Required work -> Give back an exact repetition of the material below, from its first line through the line that contains "NO SCHOOL NEXT MONDAY!", both included, minus the pictures.

<<<<

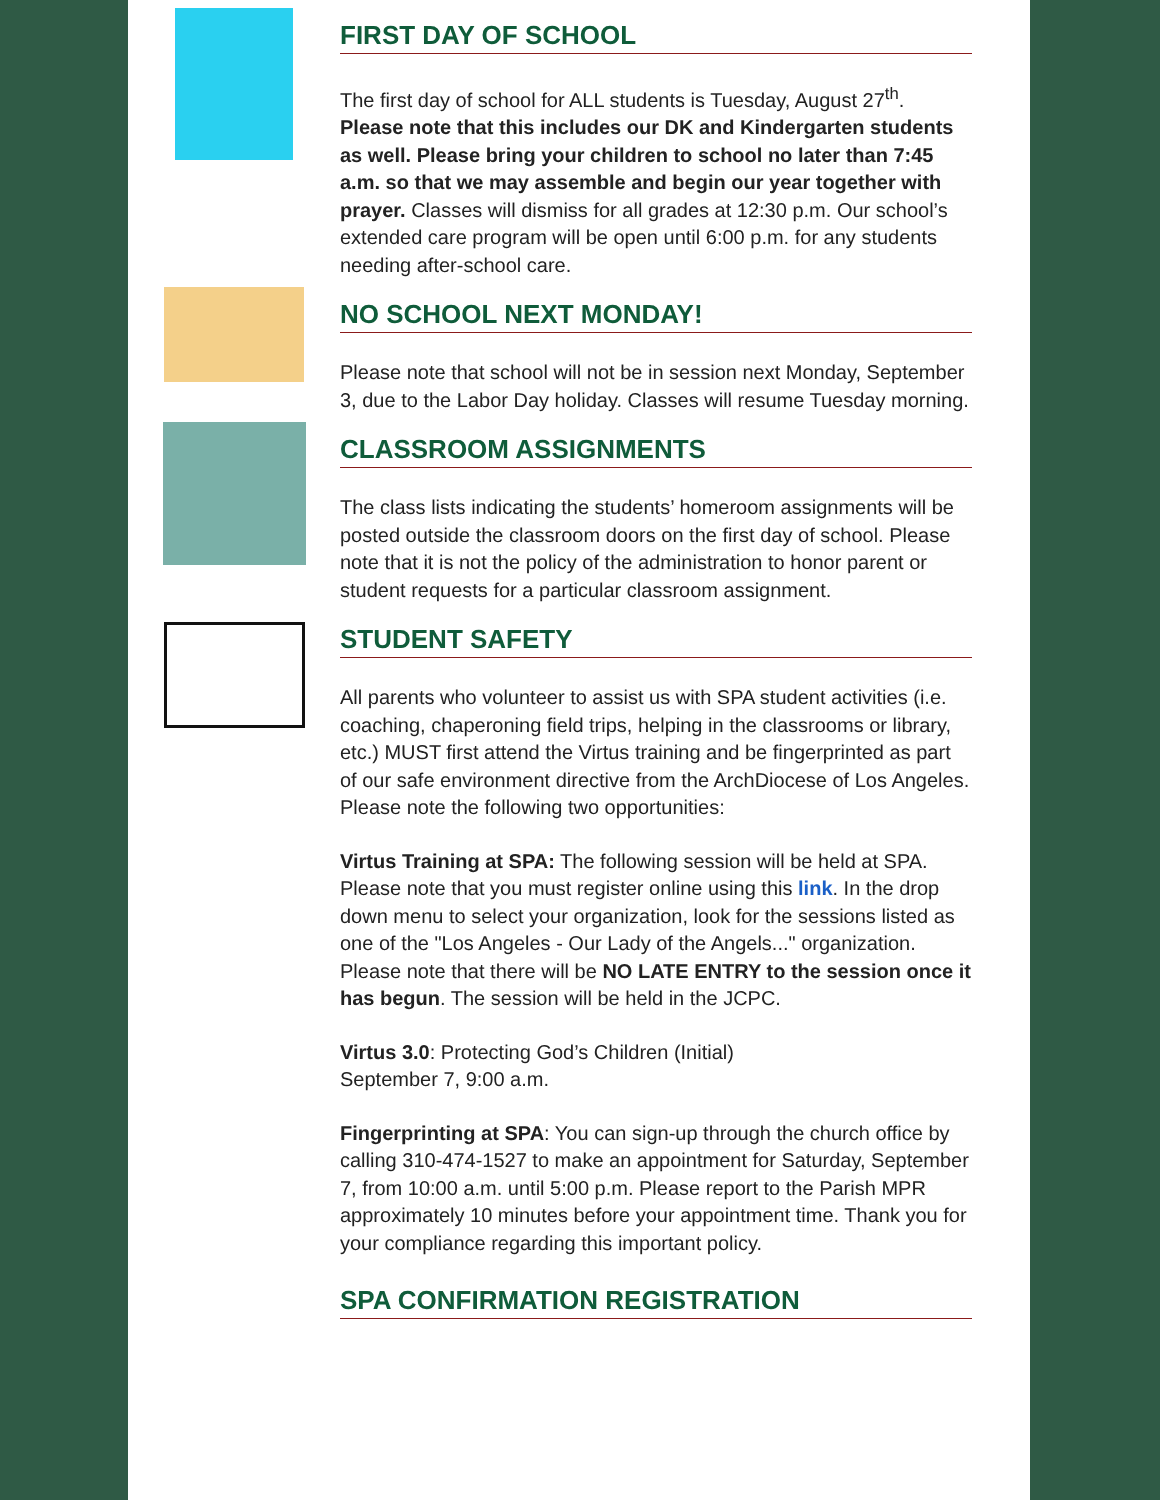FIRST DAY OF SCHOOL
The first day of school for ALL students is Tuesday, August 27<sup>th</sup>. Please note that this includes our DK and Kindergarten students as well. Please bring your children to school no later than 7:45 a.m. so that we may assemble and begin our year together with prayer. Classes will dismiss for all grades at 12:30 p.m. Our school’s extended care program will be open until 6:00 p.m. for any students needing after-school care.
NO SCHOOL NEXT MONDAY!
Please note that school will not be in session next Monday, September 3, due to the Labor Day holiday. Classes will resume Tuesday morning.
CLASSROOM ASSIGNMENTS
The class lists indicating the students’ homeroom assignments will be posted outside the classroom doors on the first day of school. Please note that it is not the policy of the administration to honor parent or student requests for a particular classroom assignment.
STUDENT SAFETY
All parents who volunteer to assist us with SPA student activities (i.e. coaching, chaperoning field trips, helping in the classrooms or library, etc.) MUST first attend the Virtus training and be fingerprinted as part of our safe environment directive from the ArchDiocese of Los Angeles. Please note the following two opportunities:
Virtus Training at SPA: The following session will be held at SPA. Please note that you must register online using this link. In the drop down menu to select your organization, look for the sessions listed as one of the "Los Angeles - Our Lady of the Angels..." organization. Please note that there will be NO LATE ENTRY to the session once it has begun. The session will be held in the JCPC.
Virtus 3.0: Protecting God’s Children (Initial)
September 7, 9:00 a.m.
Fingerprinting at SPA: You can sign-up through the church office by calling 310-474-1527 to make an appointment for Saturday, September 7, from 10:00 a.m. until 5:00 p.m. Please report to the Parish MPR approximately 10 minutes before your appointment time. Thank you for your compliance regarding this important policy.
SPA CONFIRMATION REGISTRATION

>>>>

Response to this exercise ->
FIRST DAY OF SCHOOL
The first day of school for ALL students is Tuesday, August 27<sup>th</sup>. Please note that this includes our DK and Kindergarten students as well. Please bring your children to school no later than 7:45 a.m. so that we may assemble and begin our year together with prayer. Classes will dismiss for all grades at 12:30 p.m. Our school’s extended care program will be open until 6:00 p.m. for any students needing after-school care.
NO SCHOOL NEXT MONDAY!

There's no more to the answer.